Cuando los primeros disparos rompieron la sutil retórica del discurso público español, yo ya estaba cruzando la frontera por un paso fronterizo clandestino, sin nostalgia ni decepción, palpando gozoso en el bolsillo mi juego de tarjetas del Crédit Lyonnais, del Deutsche Bank y del HSBC, ajeno a los retruécanos, quiasmos y similicadencias de unos oradores que aprovechaban cada ocasión para exhibir su fina cultura y su educada elocuencia ante las cámaras de televisión, siempre bulliciosas por la novedad de personalidades tan extraordinarias y carismáticas.
Atrás dejaba una tierra ingrata, un pueblo hosco, una sociedad inerte y una cultura hace tiempo caducada.
Desastre tras desastre, perpetrado ciegamente por un Leviatán en manos de una troupe subcontratada como comparsa para desfilar en una nueva “Parada de los Monstruos”, las últimas elecciones confirmaron lo que todos auguraban en su fuero interno: más vale una destrucción rápida e indolora que el destilado gota a gota de un veneno mortal sólo a largo plazo.
No me extrañó que al principio de aquellos acontecimientos, que ya nadie recuerda, alguien hablara de no sé qué legalización de las armas de defensa personal y ya entonces me dije, desconcertado pero plenamente consciente de una verdad subyacente al delirio que me rodeaba y con el que no acababa de mimetizarme, como se exigía de mí, quizás por mero decoro social: “Mis compatriotas se aburren mucho, no sería nada raro que bastantes de ellos pensaran en un rápido suicidio o en un levantamiento armado contras las tiendas de moda femenina: la televisión española ya no es lo que era y el fútbol cada vez es más previsible. Y pronto aprobarán la ley de eutanasia para ajusticiarnos legalmente: un hombre prevenido vale por dos”.
Y así todos los días, cuando abría la prensa, en el momento justo antes de cada click en el ratón, ya sabía por anticipado lo que me esperaba. Acostumbrado a la política-ficción desde mi más tierna infancia, mis compatriotas, mitomaníacos a pesar suyo, se deleitaban largamente manoseando tópicos, que ya eran reliquias arqueológicas en los westerns de los años 40, sobando los argumentarios más añejos que viejecillas con rosario, patinando en les idées fixes, sin el arte y la gracia de una doncella eslava sobre el hielo artificial de la pista.

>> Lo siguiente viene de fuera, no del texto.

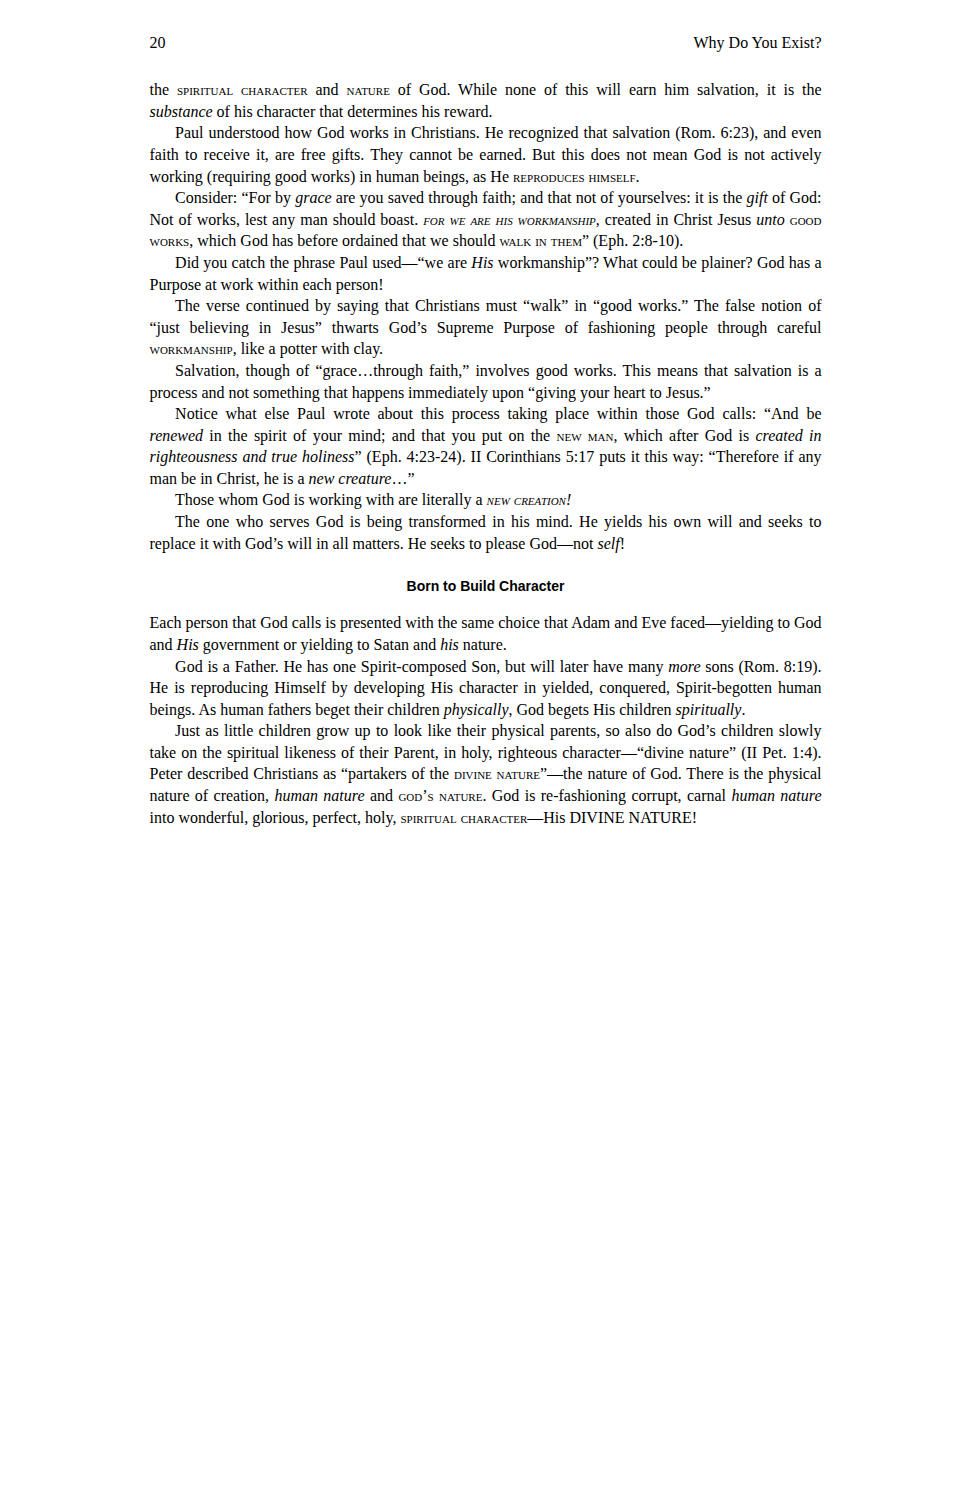20 Why Do You Exist?
the spiritual character and nature of God. While none of this will earn him salvation, it is the substance of his character that determines his reward.
Paul understood how God works in Christians. He recognized that salvation (Rom. 6:23), and even faith to receive it, are free gifts. They cannot be earned. But this does not mean God is not actively working (requiring good works) in human beings, as He reproduces himself.
Consider: “For by grace are you saved through faith; and that not of yourselves: it is the gift of God: Not of works, lest any man should boast. for we are his workmanship, created in Christ Jesus unto good works, which God has before ordained that we should walk in them” (Eph. 2:8-10).
Did you catch the phrase Paul used—“we are His workmanship”? What could be plainer? God has a Purpose at work within each person!
The verse continued by saying that Christians must “walk” in “good works.” The false notion of “just believing in Jesus” thwarts God’s Supreme Purpose of fashioning people through careful workmanship, like a potter with clay.
Salvation, though of “grace…through faith,” involves good works. This means that salvation is a process and not something that happens immediately upon “giving your heart to Jesus.”
Notice what else Paul wrote about this process taking place within those God calls: “And be renewed in the spirit of your mind; and that you put on the new man, which after God is created in righteousness and true holiness” (Eph. 4:23-24). II Corinthians 5:17 puts it this way: “Therefore if any man be in Christ, he is a new creature…”
Those whom God is working with are literally a new creation!
The one who serves God is being transformed in his mind. He yields his own will and seeks to replace it with God’s will in all matters. He seeks to please God—not self!
Born to Build Character
Each person that God calls is presented with the same choice that Adam and Eve faced—yielding to God and His government or yielding to Satan and his nature.
God is a Father. He has one Spirit-composed Son, but will later have many more sons (Rom. 8:19). He is reproducing Himself by developing His character in yielded, conquered, Spirit-begotten human beings. As human fathers beget their children physically, God begets His children spiritually.
Just as little children grow up to look like their physical parents, so also do God’s children slowly take on the spiritual likeness of their Parent, in holy, righteous character—“divine nature” (II Pet. 1:4). Peter described Christians as “partakers of the divine nature”—the nature of God. There is the physical nature of creation, human nature and god’s nature. God is re-fashioning corrupt, carnal human nature into wonderful, glorious, perfect, holy, spiritual character—His DIVINE NATURE!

Entretanto, yo sigo mirando los cuadros estadísticos, cotejo las cifras de paro, de aborto, de fracaso escolar, observo la evolución de los valores bursátiles, admiro las pirámides de población, las sublimes escaladas de deuda y déficit, contemplo el horizonte marítimo al atardecer y una voz vieja resuena en mis oídos y siento el temblor de la primera oleada de desamparo:
“Actually, Mister James, the gunman is coming to town and this time he is looking for you”.
Bravo for Peter Mankind or Peter Mannikin.